We found that activity in the right posterior superior parietal lobule (pSPL) bore several hallmarks of the biophysical model (Fig. 5A). On trials where subjects chose the option with higher subjective value (‘correct’ trials), activity in pSPL showed a broad correlate of overall value between 3 and 10 Hz (p<0.0005, permutation test, cluster corrected for multiple comparisons across time), followed by a lower frequency (2–4Hz) correlate of value difference (Fig. 5A(ii)) (p<0.01, corrected), as predicted by the model (cf. Fig. 1C). When we collapsed across the relevant frequencies (Fig. 5A(iii)), activity on these correct trials differed from error trials; error trials showed a positive correlate of overall value (dashed black line, Fig. 5A(iii)) (p<0.05, corrected), but no such positive correlate of value difference (dashed grey line in Fig. 5A(iii); compare with Fig. 1D) (p>0.5). Finally, we tested an additional model prediction: that across subjects there would be a behavioral speed-accuracy tradeoff, elicited by varying the degree of recurrent excitation in the network model, and that this would predict cross-subject variance in neural data. This prediction was also found to hold in pSPL (see supplementary information; supplementary Figs. S3–4).

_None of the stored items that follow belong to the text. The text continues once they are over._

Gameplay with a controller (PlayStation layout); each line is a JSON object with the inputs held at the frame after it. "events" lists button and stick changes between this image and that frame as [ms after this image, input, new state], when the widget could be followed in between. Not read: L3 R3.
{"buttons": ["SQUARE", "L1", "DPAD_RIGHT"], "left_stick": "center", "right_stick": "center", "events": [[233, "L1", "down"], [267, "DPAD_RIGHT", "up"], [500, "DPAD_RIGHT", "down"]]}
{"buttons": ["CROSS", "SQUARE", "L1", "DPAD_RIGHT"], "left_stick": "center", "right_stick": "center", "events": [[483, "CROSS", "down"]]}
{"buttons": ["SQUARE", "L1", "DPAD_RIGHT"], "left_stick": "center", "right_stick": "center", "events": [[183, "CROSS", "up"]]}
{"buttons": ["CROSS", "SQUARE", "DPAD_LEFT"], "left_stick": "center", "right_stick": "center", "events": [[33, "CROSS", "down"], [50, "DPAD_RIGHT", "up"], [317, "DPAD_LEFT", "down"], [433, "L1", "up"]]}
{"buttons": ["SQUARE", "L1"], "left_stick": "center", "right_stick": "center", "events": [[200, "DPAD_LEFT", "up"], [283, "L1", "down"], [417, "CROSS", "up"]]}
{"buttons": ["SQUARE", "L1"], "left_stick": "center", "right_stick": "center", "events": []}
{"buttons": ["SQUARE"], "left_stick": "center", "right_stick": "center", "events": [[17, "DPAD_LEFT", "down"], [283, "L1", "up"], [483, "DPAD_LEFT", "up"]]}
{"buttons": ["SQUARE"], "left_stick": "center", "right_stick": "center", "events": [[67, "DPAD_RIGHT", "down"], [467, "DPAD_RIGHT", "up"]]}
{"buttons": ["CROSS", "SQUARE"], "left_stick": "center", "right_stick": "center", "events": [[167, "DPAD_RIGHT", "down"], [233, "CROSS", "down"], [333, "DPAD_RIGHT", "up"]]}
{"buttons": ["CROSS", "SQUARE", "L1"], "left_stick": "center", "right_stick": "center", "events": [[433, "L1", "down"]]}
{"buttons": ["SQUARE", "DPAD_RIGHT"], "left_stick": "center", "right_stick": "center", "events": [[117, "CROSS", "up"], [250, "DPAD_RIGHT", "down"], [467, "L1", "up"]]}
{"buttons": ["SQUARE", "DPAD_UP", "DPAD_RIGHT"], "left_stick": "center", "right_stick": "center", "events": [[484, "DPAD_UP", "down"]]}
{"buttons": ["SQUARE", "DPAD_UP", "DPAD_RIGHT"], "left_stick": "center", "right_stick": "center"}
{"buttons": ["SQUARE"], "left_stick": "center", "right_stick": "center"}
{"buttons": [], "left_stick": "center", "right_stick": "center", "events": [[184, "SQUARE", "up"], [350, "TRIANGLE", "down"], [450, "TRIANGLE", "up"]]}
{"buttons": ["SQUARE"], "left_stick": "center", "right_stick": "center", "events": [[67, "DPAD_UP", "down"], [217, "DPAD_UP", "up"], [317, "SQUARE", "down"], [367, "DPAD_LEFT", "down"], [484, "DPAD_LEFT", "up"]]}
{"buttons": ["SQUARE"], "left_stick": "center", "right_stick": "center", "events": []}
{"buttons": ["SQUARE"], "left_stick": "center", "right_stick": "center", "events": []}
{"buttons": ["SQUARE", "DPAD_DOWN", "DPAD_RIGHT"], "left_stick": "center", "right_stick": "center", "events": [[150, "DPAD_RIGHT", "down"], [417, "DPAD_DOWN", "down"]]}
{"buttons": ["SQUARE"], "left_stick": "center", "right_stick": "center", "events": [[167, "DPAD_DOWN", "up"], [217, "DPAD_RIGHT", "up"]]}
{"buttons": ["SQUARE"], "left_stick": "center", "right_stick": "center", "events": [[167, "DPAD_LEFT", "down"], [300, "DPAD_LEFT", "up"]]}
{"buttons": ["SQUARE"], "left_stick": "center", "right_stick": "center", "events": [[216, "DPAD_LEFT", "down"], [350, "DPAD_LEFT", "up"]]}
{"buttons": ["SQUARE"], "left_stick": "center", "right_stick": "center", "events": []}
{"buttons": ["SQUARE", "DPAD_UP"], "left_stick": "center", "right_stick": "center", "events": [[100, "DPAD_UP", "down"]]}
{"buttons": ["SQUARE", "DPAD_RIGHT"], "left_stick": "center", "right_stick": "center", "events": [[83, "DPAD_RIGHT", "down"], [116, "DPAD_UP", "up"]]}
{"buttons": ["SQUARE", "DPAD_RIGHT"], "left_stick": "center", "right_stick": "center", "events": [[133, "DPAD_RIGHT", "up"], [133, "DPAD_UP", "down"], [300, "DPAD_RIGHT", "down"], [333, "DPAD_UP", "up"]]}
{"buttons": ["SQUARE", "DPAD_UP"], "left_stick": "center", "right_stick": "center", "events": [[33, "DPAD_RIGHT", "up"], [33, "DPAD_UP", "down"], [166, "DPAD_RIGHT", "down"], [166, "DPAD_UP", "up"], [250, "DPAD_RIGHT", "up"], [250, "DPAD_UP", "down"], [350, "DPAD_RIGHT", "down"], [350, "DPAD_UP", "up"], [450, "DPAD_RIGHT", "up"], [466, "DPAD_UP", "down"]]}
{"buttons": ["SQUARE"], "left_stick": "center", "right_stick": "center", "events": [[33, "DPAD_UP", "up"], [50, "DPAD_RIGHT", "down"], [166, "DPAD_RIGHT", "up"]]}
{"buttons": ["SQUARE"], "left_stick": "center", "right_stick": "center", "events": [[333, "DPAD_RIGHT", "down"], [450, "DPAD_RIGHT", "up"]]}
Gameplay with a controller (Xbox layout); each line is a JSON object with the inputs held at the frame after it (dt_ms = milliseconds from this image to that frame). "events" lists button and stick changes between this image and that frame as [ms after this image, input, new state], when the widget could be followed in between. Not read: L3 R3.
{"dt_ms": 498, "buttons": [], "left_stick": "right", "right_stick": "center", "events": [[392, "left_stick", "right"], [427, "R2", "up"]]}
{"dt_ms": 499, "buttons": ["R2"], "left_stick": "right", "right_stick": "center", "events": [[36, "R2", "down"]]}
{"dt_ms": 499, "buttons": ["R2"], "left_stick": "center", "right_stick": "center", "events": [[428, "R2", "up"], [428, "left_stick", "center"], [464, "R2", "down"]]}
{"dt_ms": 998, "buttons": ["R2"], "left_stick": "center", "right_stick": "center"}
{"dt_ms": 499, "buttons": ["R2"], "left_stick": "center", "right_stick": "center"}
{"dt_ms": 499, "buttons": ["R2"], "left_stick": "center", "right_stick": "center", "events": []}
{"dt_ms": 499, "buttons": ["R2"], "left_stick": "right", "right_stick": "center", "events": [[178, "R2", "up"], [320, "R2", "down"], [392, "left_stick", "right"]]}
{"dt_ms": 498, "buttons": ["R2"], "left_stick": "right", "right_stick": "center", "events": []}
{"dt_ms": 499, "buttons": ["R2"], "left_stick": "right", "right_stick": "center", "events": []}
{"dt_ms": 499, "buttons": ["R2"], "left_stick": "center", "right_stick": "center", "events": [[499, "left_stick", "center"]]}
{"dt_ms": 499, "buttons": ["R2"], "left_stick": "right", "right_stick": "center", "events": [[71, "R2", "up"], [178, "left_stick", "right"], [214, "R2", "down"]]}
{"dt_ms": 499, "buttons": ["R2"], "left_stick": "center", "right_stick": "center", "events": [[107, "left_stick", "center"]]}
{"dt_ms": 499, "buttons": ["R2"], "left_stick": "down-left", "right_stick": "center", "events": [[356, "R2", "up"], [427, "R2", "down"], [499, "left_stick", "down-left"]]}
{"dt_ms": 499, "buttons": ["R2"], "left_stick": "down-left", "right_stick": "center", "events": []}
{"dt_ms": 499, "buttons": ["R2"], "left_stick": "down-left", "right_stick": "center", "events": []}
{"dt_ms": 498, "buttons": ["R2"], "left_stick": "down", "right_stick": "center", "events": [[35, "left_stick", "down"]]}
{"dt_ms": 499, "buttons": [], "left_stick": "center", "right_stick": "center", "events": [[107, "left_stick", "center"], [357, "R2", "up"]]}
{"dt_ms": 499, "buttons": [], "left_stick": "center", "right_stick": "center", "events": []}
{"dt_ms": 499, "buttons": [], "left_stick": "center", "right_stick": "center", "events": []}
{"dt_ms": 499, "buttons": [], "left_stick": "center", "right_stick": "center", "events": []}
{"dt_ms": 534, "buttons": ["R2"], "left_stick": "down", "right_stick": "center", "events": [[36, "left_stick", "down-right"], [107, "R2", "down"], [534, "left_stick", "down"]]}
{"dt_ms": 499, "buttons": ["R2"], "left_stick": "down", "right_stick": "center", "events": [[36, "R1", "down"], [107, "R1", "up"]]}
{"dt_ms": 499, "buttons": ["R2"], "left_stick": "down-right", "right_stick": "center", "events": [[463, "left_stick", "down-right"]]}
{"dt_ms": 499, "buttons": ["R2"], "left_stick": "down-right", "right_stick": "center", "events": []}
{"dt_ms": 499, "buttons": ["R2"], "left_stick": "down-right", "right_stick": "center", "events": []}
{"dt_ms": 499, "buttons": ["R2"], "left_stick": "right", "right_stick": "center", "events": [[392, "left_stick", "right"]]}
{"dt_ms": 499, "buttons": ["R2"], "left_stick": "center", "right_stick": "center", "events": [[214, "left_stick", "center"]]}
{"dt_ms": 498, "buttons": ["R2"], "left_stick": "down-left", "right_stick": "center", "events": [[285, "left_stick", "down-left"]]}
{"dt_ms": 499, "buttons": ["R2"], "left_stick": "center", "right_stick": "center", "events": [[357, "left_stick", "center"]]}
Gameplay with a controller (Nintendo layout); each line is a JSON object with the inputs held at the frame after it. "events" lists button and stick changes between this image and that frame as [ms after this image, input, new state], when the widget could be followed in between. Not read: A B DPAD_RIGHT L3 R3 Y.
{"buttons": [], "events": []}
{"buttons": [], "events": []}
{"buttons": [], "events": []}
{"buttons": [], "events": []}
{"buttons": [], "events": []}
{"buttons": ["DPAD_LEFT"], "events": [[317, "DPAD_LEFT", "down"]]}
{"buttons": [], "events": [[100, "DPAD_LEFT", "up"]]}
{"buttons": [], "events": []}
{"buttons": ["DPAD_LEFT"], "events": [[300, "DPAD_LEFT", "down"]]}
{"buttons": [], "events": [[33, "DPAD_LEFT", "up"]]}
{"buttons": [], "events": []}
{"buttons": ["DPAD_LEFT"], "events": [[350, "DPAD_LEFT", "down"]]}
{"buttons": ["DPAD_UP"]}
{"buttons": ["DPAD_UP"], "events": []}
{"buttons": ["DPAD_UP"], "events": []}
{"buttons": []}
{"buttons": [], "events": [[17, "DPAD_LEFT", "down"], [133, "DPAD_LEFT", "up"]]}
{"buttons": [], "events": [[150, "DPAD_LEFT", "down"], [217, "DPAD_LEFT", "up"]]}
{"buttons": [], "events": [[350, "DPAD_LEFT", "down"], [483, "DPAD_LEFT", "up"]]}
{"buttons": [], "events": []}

We also investigated whether the main effects of task performance in this region was affected by factors shown behaviorally to modulate reaction time independently of value. We looked for changes in activity in early trials relative to late trials (where reaction time was speeded, Fig. 3C), and also compared activity in trials where reward magnitude and probability advocated opposing choices with activity on ‘no brainer’ trials (where an additional bonus to reaction time was present beyond that explained by overall value or value difference, Fig. 3B). There was some difference between the patterns of activity in pSPL on these trials; an increase in 2–5 Hz power relative to baseline that was present on the first half of trials (Fig. 5A(i) top left) was largely absent on the second half of trials (Fig. 5A(i) bottom left). A similar distinction could be seen between activity on trials where reward magnitude and probability advocated opposing choices, and a ‘common currency’ representation might need to be formed (Fig. 5A(i) top right) and ‘no brainer trials’ (Fig. 5A(i) bottom right).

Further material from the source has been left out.